Todos los que aman el culto de Dios y aprecian la bendición de su santa
presencia, mostrarán el mismo espíritu de sacrificio en la preparación de una
casa donde él pueda reunirse con ellos.
Desearán traer al Señor una ofrenda de lo mejor que posean. La casa que se construya para Dios no debe
quedar endeudada, pues con ello Dios sería deshonrado. Debiera darse voluntariamente una cantidad
suficiente para llevar a cabo la obra, para que los que la construyen puedan
decir, como dijeron los constructores del tabernáculo: "No traigáis ya
ofrendas."
El tabernáculo fue construido desarmable, de modo que
los israelitas pudieran llevarlo en su peregrinaje. Era por consiguiente, pequeño, de sólo cincuenta
y cinco pies de largo por dieciocho de ancho y alto. No obstante, era una construcción
magnífica. La madera que se empleó en el
edificio y en sus muebles era de acacia, la menos susceptible al deterioro de
todas las que había en el Sinaí. Las paredes
consistían en tablas colocadas verticalmente, fijadas en basas de plata y
aseguradas por columnas y travesaños; y todo estaba cubierto de oro, lo cual
hacía aparecer al edificio como de oro macizo.
El techo estaba formado de cuatro juegos de cortinas; el de más adentro
era "de lino torcido, cárdeno, y púrpura, y carmesí: y . . . querubines de
obra delicada" (Exo. 26: 1); los otros tres eran de pelo de cabras, de
cueros de carnero teñidos de rojo y de
cueros de tejones, arreglados de tal manera que ofrecían completa protección.

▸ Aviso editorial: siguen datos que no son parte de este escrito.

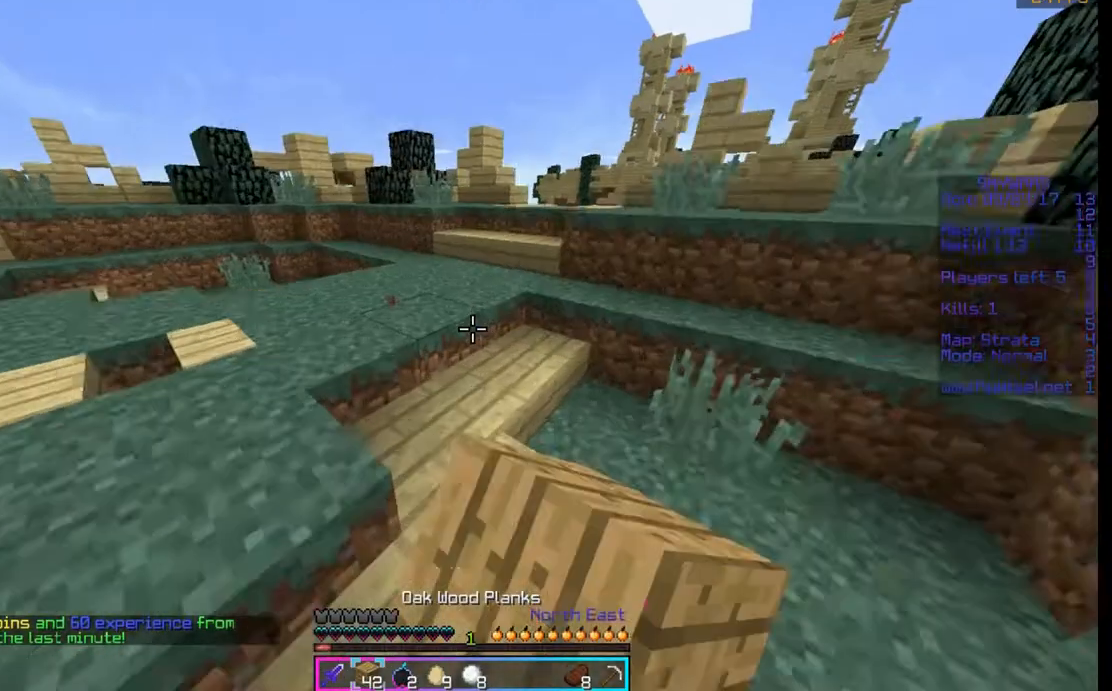
{"keys": ["w"], "mouse": [], "events": [[333, "space", "up"], [467, "mouse_left", "up"]]}
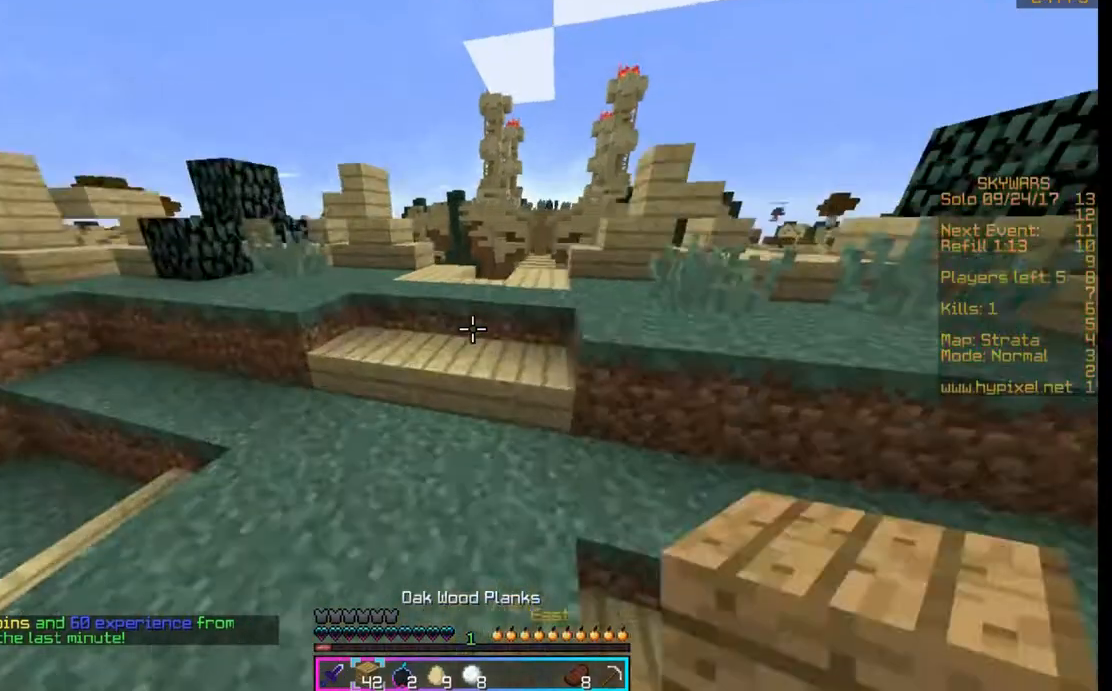
{"keys": ["w"], "mouse": [], "events": [[100, "mouse_left", "down"], [100, "space", "down"], [200, "space", "up"], [333, "mouse_left", "up"]]}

El edificio se dividía en dos secciones mediante una
bella y rica cortina, o velo, suspendida de columnas doradas; y una cortina
semejante a la anterior cerraba la entrada de la primera sección. Tanto estos
velos como la cubierta interior que formaba el techo, eran de los más
magníficos colores, azul, púrpura y escarlata, bellamente combinados, y tenían,
recamados 359 con hilos de oro y plata, querubines que representaban la hueste
de los ángeles asociados con la obra del santuario celestial, y que son
espíritus ministradores del pueblo de Dios en la tierra.
El santo tabernáculo estaba colocado en un espacio
abierto llamado atrio, rodeado por cortinas de lino fino que colgaban de
columnas de metal. La entrada a este
recinto se hallaba en el extremo oriental.
Estaba cerrada con cortinas de riquísima tela hermosamente trabajadas
aunque inferiores a las del santuario.
Como estas cortinas del atrio eran sólo de la mitad de la altura de las
paredes del tabernáculo, el edificio podía verse perfectamente desde afuera.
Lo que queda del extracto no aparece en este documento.